Olavo decide sair dali. Ele ajeita a mochila, pega sua mala pela alça, e começa imediatamente a arrastá-la apressadamente. O ímpeto do homem lhe impede de planejar a rota a seguir, e ele faz automaticamente o caminho de retorno pra sua casa. Ao contrário da vinda, a ida é uma longa viagem. Olavo nunca tinha reparado que o ponto de ônibus mais próximo de sua casa ficava tão longe. As calçadas irregulares parecem Andes a transpor com aquela mala pesada, os semáforos se assemelham a ampulhetas cuja areia está umedecida, as ruas mais largas, e os veículos como projéteis sugados por um vácuo do além. O peso não ajuda Olavo, e ele decide se desvencilhar da mala maior, deixando-a sob um abrigo de botijões de gás de uma empresa, que estava aberto por descuido. Olavo sua, se contorce, caminha como um louco, tromba na gente que passa, não sabe onde colocar as mãos. Não há nenhum bar entre o ponto de ônibus e a casa de Olavo.

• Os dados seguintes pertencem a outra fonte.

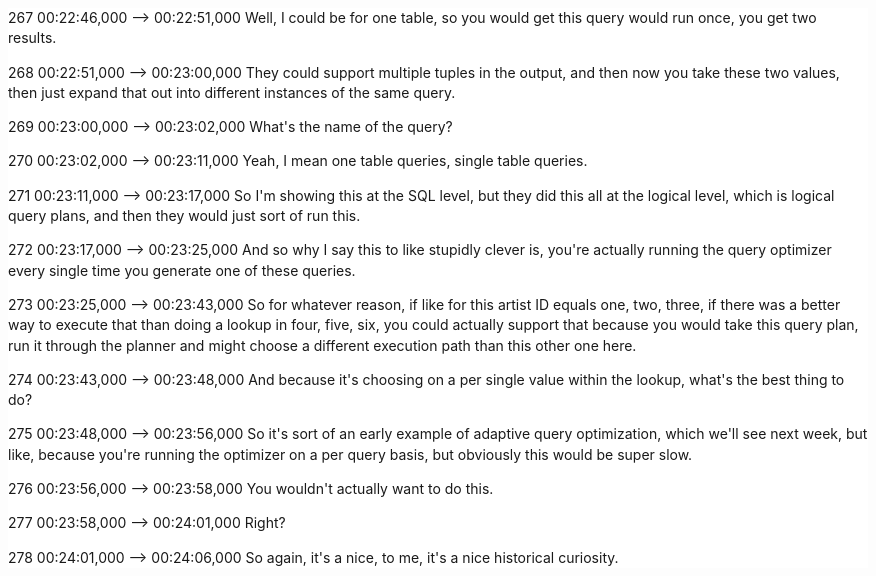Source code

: 267
00:22:46,000 --> 00:22:51,000
Well, I could be for one table, so you would get this query would run once, you get two results.

268
00:22:51,000 --> 00:23:00,000
They could support multiple tuples in the output, and then now you take these two values, then just expand that out into different instances of the same query.

269
00:23:00,000 --> 00:23:02,000
What's the name of the query?

270
00:23:02,000 --> 00:23:11,000
Yeah, I mean one table queries, single table queries.

271
00:23:11,000 --> 00:23:17,000
So I'm showing this at the SQL level, but they did this all at the logical level, which is logical query plans, and then they would just sort of run this.

272
00:23:17,000 --> 00:23:25,000
And so why I say this to like stupidly clever is, you're actually running the query optimizer every single time you generate one of these queries.

273
00:23:25,000 --> 00:23:43,000
So for whatever reason, if like for this artist ID equals one, two, three, if there was a better way to execute that than doing a lookup in four, five, six, you could actually support that because you would take this query plan, run it through the planner and might choose a different execution path than this other one here.

274
00:23:43,000 --> 00:23:48,000
And because it's choosing on a per single value within the lookup, what's the best thing to do?

275
00:23:48,000 --> 00:23:56,000
So it's sort of an early example of adaptive query optimization, which we'll see next week, but like, because you're running the optimizer on a per query basis, but obviously this would be super slow.

276
00:23:56,000 --> 00:23:58,000
You wouldn't actually want to do this.

277
00:23:58,000 --> 00:24:01,000
Right?

278
00:24:01,000 --> 00:24:06,000
So again, it's a nice, to me, it's a nice historical curiosity.
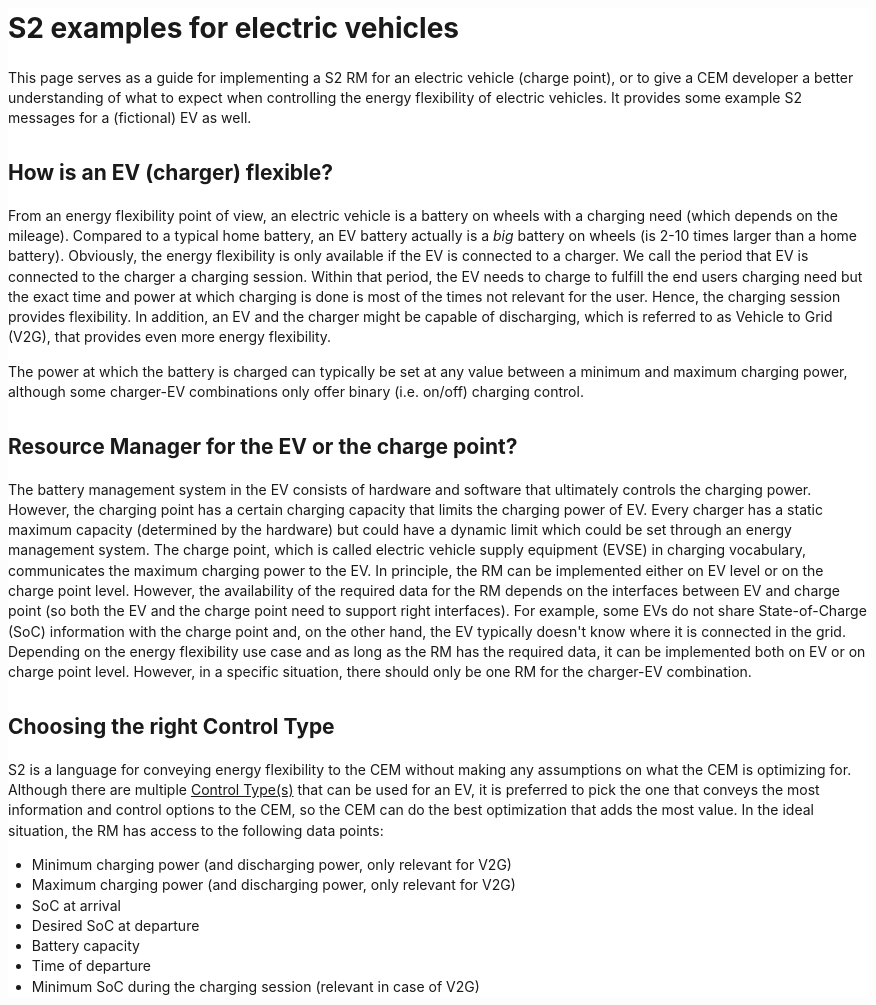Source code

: # S2 examples for electric vehicles

This page serves as a guide for implementing a S2 RM for an electric vehicle (charge point), or to give a CEM developer a better understanding of what to expect when controlling the energy flexibility of electric vehicles. It provides some example S2 messages for a (fictional) EV as well.

## How is an EV (charger) flexible?

From an energy flexibility point of view, an electric vehicle is a battery on wheels with a charging need (which depends on the mileage). Compared to a typical home battery, an EV battery actually is a *big* battery on wheels (is 2-10 times larger than a home battery). Obviously, the energy flexibility is only available if the EV is connected to a charger. We call the period that EV is connected to the charger a charging session. Within that period, the EV needs to charge to fulfill the end users charging need but the exact time and power at which charging is done is most of the times not relevant for the user. Hence, the charging session provides flexibility. In addition, an EV and the charger might be capable of discharging, which is referred to as Vehicle to Grid (V2G), that provides even more energy flexibility.

The power at which the battery is charged can typically be set at any value between a minimum and maximum charging power, although some charger-EV combinations only offer binary (i.e. on/off) charging control.

## Resource Manager for the EV or the charge point?

The battery management system in the EV consists of hardware and software that ultimately controls the charging power. However, the charging point has a certain charging capacity that limits the charging power of EV. Every charger has a static maximum capacity (determined by the hardware) but could have a dynamic limit which could be set through an energy management system. The charge point, which is called electric vehicle supply equipment (EVSE) in charging vocabulary, communicates the maximum charging power to the EV.
In principle, the RM can be implemented either on EV level or on the charge point level. However, the availability of the required data for the RM depends on the interfaces between EV and charge point (so both the EV and the charge point need to support right interfaces). For example, some EVs do not share State-of-Charge (SoC) information with the charge point and, on the other hand, the EV typically doesn't know where it is connected in the grid. Depending on the energy flexibility use case and as long as the RM has the required data, it can be implemented both on EV or on charge point level. However, in a specific situation, there should only be one RM for the charger-EV combination.

## Choosing the right Control Type
S2 is a language for conveying energy flexibility to the CEM without making any assumptions on what the CEM is optimizing for. Although there are multiple [Control Type(s)](Control_Types) that can be used for an EV, it is preferred to pick the one that conveys the most information and control options to the CEM, so the CEM can do the best optimization that adds the most value. In the ideal situation, the RM has access to the following data points:
 - Minimum charging power (and discharging power, only relevant for V2G)
 - Maximum charging power (and discharging power, only relevant for V2G)
 - SoC at arrival
 - Desired SoC at departure
 - Battery capacity
 - Time of departure
 - Minimum SoC during the charging session (relevant in case of V2G)
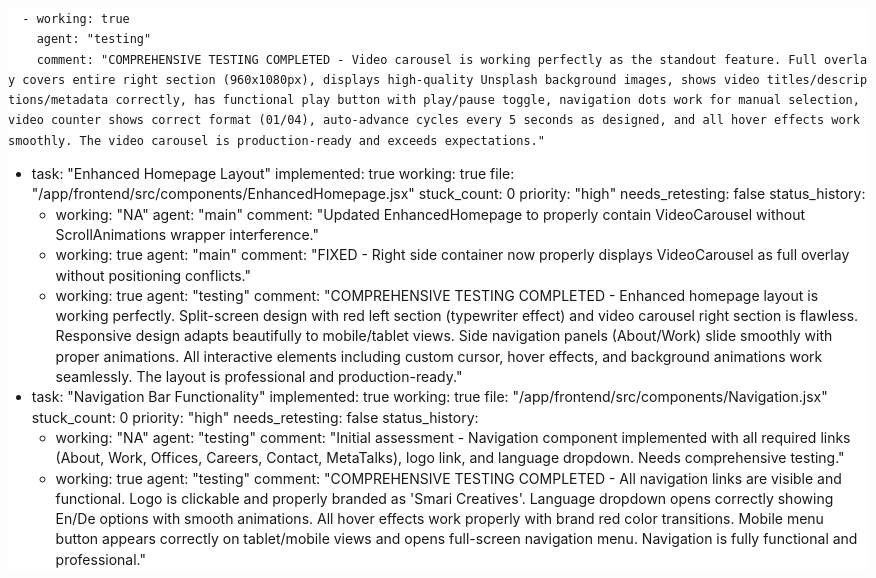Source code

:       - working: true
        agent: "testing"
        comment: "COMPREHENSIVE TESTING COMPLETED - Video carousel is working perfectly as the standout feature. Full overlay covers entire right section (960x1080px), displays high-quality Unsplash background images, shows video titles/descriptions/metadata correctly, has functional play button with play/pause toggle, navigation dots work for manual selection, video counter shows correct format (01/04), auto-advance cycles every 5 seconds as designed, and all hover effects work smoothly. The video carousel is production-ready and exceeds expectations."

  - task: "Enhanced Homepage Layout"
    implemented: true
    working: true
    file: "/app/frontend/src/components/EnhancedHomepage.jsx"
    stuck_count: 0
    priority: "high"
    needs_retesting: false
    status_history:
      - working: "NA"
        agent: "main"
        comment: "Updated EnhancedHomepage to properly contain VideoCarousel without ScrollAnimations wrapper interference."
      - working: true
        agent: "main"
        comment: "FIXED - Right side container now properly displays VideoCarousel as full overlay without positioning conflicts."
      - working: true
        agent: "testing"
        comment: "COMPREHENSIVE TESTING COMPLETED - Enhanced homepage layout is working perfectly. Split-screen design with red left section (typewriter effect) and video carousel right section is flawless. Responsive design adapts beautifully to mobile/tablet views. Side navigation panels (About/Work) slide smoothly with proper animations. All interactive elements including custom cursor, hover effects, and background animations work seamlessly. The layout is professional and production-ready."
  - task: "Navigation Bar Functionality"
    implemented: true
    working: true
    file: "/app/frontend/src/components/Navigation.jsx"
    stuck_count: 0
    priority: "high"
    needs_retesting: false
    status_history:
      - working: "NA"
        agent: "testing"
        comment: "Initial assessment - Navigation component implemented with all required links (About, Work, Offices, Careers, Contact, MetaTalks), logo link, and language dropdown. Needs comprehensive testing."
      - working: true
        agent: "testing"
        comment: "COMPREHENSIVE TESTING COMPLETED - All navigation links are visible and functional. Logo is clickable and properly branded as 'Smari Creatives'. Language dropdown opens correctly showing En/De options with smooth animations. All hover effects work properly with brand red color transitions. Mobile menu button appears correctly on tablet/mobile views and opens full-screen navigation menu. Navigation is fully functional and professional."
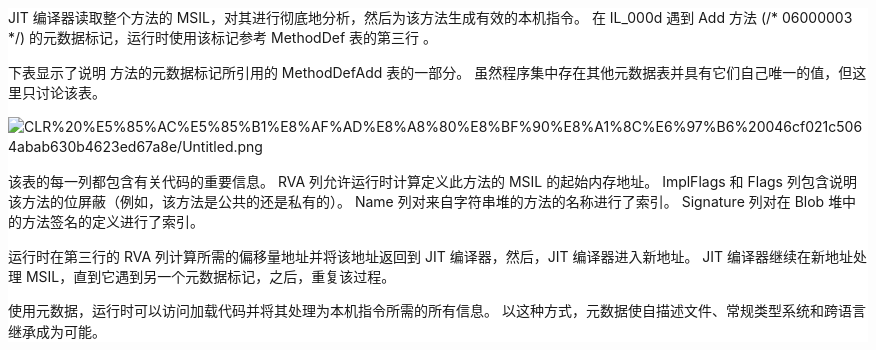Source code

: JIT 编译器读取整个方法的 MSIL，对其进行彻底地分析，然后为该方法生成有效的本机指令。 在 IL_000d 遇到 Add 方法 (/* 06000003 */) 的元数据标记，运行时使用该标记参考 MethodDef 表的第三行 。

下表显示了说明 方法的元数据标记所引用的 MethodDefAdd 表的一部分。 虽然程序集中存在其他元数据表并具有它们自己唯一的值，但这里只讨论该表。

![CLR%20%E5%85%AC%E5%85%B1%E8%AF%AD%E8%A8%80%E8%BF%90%E8%A1%8C%E6%97%B6%20046cf021c5064abab630b4623ed67a8e/Untitled.png](CLR%20%E5%85%AC%E5%85%B1%E8%AF%AD%E8%A8%80%E8%BF%90%E8%A1%8C%E6%97%B6%20046cf021c5064abab630b4623ed67a8e/Untitled.png)

该表的每一列都包含有关代码的重要信息。 RVA 列允许运行时计算定义此方法的 MSIL 的起始内存地址。 ImplFlags 和 Flags 列包含说明该方法的位屏蔽（例如，该方法是公共的还是私有的）。 Name 列对来自字符串堆的方法的名称进行了索引。 Signature 列对在 Blob 堆中的方法签名的定义进行了索引。

运行时在第三行的 RVA 列计算所需的偏移量地址并将该地址返回到 JIT 编译器，然后，JIT 编译器进入新地址。 JIT 编译器继续在新地址处理 MSIL，直到它遇到另一个元数据标记，之后，重复该过程。

使用元数据，运行时可以访问加载代码并将其处理为本机指令所需的所有信息。 以这种方式，元数据使自描述文件、常规类型系统和跨语言继承成为可能。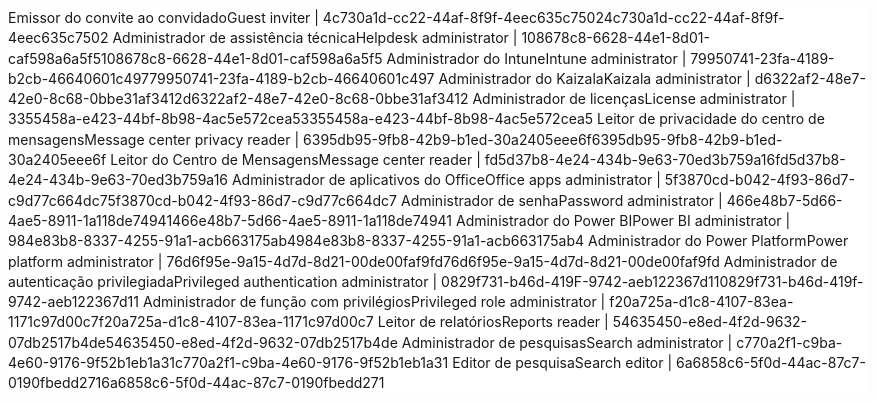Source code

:<span data-ttu-id="a6d0e-212">Emissor do convite ao convidado</span><span class="sxs-lookup"><span data-stu-id="a6d0e-212">Guest inviter</span></span> | <span data-ttu-id="a6d0e-213">4c730a1d-cc22-44af-8f9f-4eec635c7502</span><span class="sxs-lookup"><span data-stu-id="a6d0e-213">4c730a1d-cc22-44af-8f9f-4eec635c7502</span></span>
<span data-ttu-id="a6d0e-214">Administrador de assistência técnica</span><span class="sxs-lookup"><span data-stu-id="a6d0e-214">Helpdesk administrator</span></span> | <span data-ttu-id="a6d0e-215">108678c8-6628-44e1-8d01-caf598a6a5f5</span><span class="sxs-lookup"><span data-stu-id="a6d0e-215">108678c8-6628-44e1-8d01-caf598a6a5f5</span></span>
<span data-ttu-id="a6d0e-216">Administrador do Intune</span><span class="sxs-lookup"><span data-stu-id="a6d0e-216">Intune administrator</span></span> | <span data-ttu-id="a6d0e-217">79950741-23fa-4189-b2cb-46640601c497</span><span class="sxs-lookup"><span data-stu-id="a6d0e-217">79950741-23fa-4189-b2cb-46640601c497</span></span>
<span data-ttu-id="a6d0e-218">Administrador do Kaizala</span><span class="sxs-lookup"><span data-stu-id="a6d0e-218">Kaizala administrator</span></span> | <span data-ttu-id="a6d0e-219">d6322af2-48e7-42e0-8c68-0bbe31af3412</span><span class="sxs-lookup"><span data-stu-id="a6d0e-219">d6322af2-48e7-42e0-8c68-0bbe31af3412</span></span>
<span data-ttu-id="a6d0e-220">Administrador de licenças</span><span class="sxs-lookup"><span data-stu-id="a6d0e-220">License administrator</span></span> | <span data-ttu-id="a6d0e-221">3355458a-e423-44bf-8b98-4ac5e572cea5</span><span class="sxs-lookup"><span data-stu-id="a6d0e-221">3355458a-e423-44bf-8b98-4ac5e572cea5</span></span>
<span data-ttu-id="a6d0e-222">Leitor de privacidade do centro de mensagens</span><span class="sxs-lookup"><span data-stu-id="a6d0e-222">Message center privacy reader</span></span> | <span data-ttu-id="a6d0e-223">6395db95-9fb8-42b9-b1ed-30a2405eee6f</span><span class="sxs-lookup"><span data-stu-id="a6d0e-223">6395db95-9fb8-42b9-b1ed-30a2405eee6f</span></span>
<span data-ttu-id="a6d0e-224">Leitor do Centro de Mensagens</span><span class="sxs-lookup"><span data-stu-id="a6d0e-224">Message center reader</span></span> | <span data-ttu-id="a6d0e-225">fd5d37b8-4e24-434b-9e63-70ed3b759a16</span><span class="sxs-lookup"><span data-stu-id="a6d0e-225">fd5d37b8-4e24-434b-9e63-70ed3b759a16</span></span>
<span data-ttu-id="a6d0e-226">Administrador de aplicativos do Office</span><span class="sxs-lookup"><span data-stu-id="a6d0e-226">Office apps administrator</span></span> | <span data-ttu-id="a6d0e-227">5f3870cd-b042-4f93-86d7-c9d77c664dc7</span><span class="sxs-lookup"><span data-stu-id="a6d0e-227">5f3870cd-b042-4f93-86d7-c9d77c664dc7</span></span>
<span data-ttu-id="a6d0e-228">Administrador de senha</span><span class="sxs-lookup"><span data-stu-id="a6d0e-228">Password administrator</span></span> | <span data-ttu-id="a6d0e-229">466e48b7-5d66-4ae5-8911-1a118de74941</span><span class="sxs-lookup"><span data-stu-id="a6d0e-229">466e48b7-5d66-4ae5-8911-1a118de74941</span></span>
<span data-ttu-id="a6d0e-230">Administrador do Power BI</span><span class="sxs-lookup"><span data-stu-id="a6d0e-230">Power BI administrator</span></span> | <span data-ttu-id="a6d0e-231">984e83b8-8337-4255-91a1-acb663175ab4</span><span class="sxs-lookup"><span data-stu-id="a6d0e-231">984e83b8-8337-4255-91a1-acb663175ab4</span></span>
<span data-ttu-id="a6d0e-232">Administrador do Power Platform</span><span class="sxs-lookup"><span data-stu-id="a6d0e-232">Power platform administrator</span></span> | <span data-ttu-id="a6d0e-233">76d6f95e-9a15-4d7d-8d21-00de00faf9fd</span><span class="sxs-lookup"><span data-stu-id="a6d0e-233">76d6f95e-9a15-4d7d-8d21-00de00faf9fd</span></span>
<span data-ttu-id="a6d0e-234">Administrador de autenticação privilegiada</span><span class="sxs-lookup"><span data-stu-id="a6d0e-234">Privileged authentication administrator</span></span> | <span data-ttu-id="a6d0e-235">0829f731-b46d-419F-9742-aeb122367d11</span><span class="sxs-lookup"><span data-stu-id="a6d0e-235">0829f731-b46d-419f-9742-aeb122367d11</span></span>
<span data-ttu-id="a6d0e-236">Administrador de função com privilégios</span><span class="sxs-lookup"><span data-stu-id="a6d0e-236">Privileged role administrator</span></span> | <span data-ttu-id="a6d0e-237">f20a725a-d1c8-4107-83ea-1171c97d00c7</span><span class="sxs-lookup"><span data-stu-id="a6d0e-237">f20a725a-d1c8-4107-83ea-1171c97d00c7</span></span>
<span data-ttu-id="a6d0e-238">Leitor de relatórios</span><span class="sxs-lookup"><span data-stu-id="a6d0e-238">Reports reader</span></span> | <span data-ttu-id="a6d0e-239">54635450-e8ed-4f2d-9632-07db2517b4de</span><span class="sxs-lookup"><span data-stu-id="a6d0e-239">54635450-e8ed-4f2d-9632-07db2517b4de</span></span>
<span data-ttu-id="a6d0e-240">Administrador de pesquisas</span><span class="sxs-lookup"><span data-stu-id="a6d0e-240">Search administrator</span></span> | <span data-ttu-id="a6d0e-241">c770a2f1-c9ba-4e60-9176-9f52b1eb1a31</span><span class="sxs-lookup"><span data-stu-id="a6d0e-241">c770a2f1-c9ba-4e60-9176-9f52b1eb1a31</span></span>
<span data-ttu-id="a6d0e-242">Editor de pesquisa</span><span class="sxs-lookup"><span data-stu-id="a6d0e-242">Search editor</span></span> | <span data-ttu-id="a6d0e-243">6a6858c6-5f0d-44ac-87c7-0190fbedd271</span><span class="sxs-lookup"><span data-stu-id="a6d0e-243">6a6858c6-5f0d-44ac-87c7-0190fbedd271</span></span>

Em geral, ao se depararem com um personagem masculino que passa por tantas agruras ao se deslocar do ponto a ao ponto b, leitores com um repertório tão específico como o nosso invariavelmente o comparam a Odisseu. No entanto, Olavo, em toda sua mediocridade, não se compara a nenhum herói. Anti-herói talvez fosse o termo que lhe coubesse melhor. Em todo caso, preferimos chamá-lo simplesmente “todos nós quando (não) somos nós mesmos”. Assim como as pessoas do ponto de ônibus, nós que observamos deste binóculo embaçado, reconhecemos em Olavo um pouco de nós. Pode ocorrer que a este ou àquele leitor ainda não tenha capitado, mas logo todos teremos algo em comum com Olavo.

Enfim, Olavo chega ao portão de sua casa, mas, ao se deparar com as barras de ferro e a fechadura que há pouco lhe serviram de prisão, ele para um segundo. Olavo não deve, não pode, não consegue entrar. Nem mesmo seu corpo agonizante lhe motiva a voltar àquela masmorra. Não importa o que aconteça, ele já atravessou esse portão pela última vez e não irá atravessá-lo novamente. Não. Um segundo passa, e Olavo abandona ali sua mochila. Ele já não pode mais se conter, então continua a correr um trote torto desengonçado rua acima. Em frente ao número 274, uma casa em construção, de muros altos e intolerantes, ele para, arranca a fivela do cinto, abre a braguilha, abaixa as calças - pra horror dos transeuntes. Não há tempo pra se agachar. Olavo respira ainda um átimo e caga uma bosta imunda, fedida, nojenta, viscosa, que lhe escorre pelos calcanhares até as raízes de árvore, que demolem por baixo a via pública. Alguns adolescentes a caminho de uma festa, ex-alunos de Olavo, gargalham nervosamente, escatológicos, desvairados.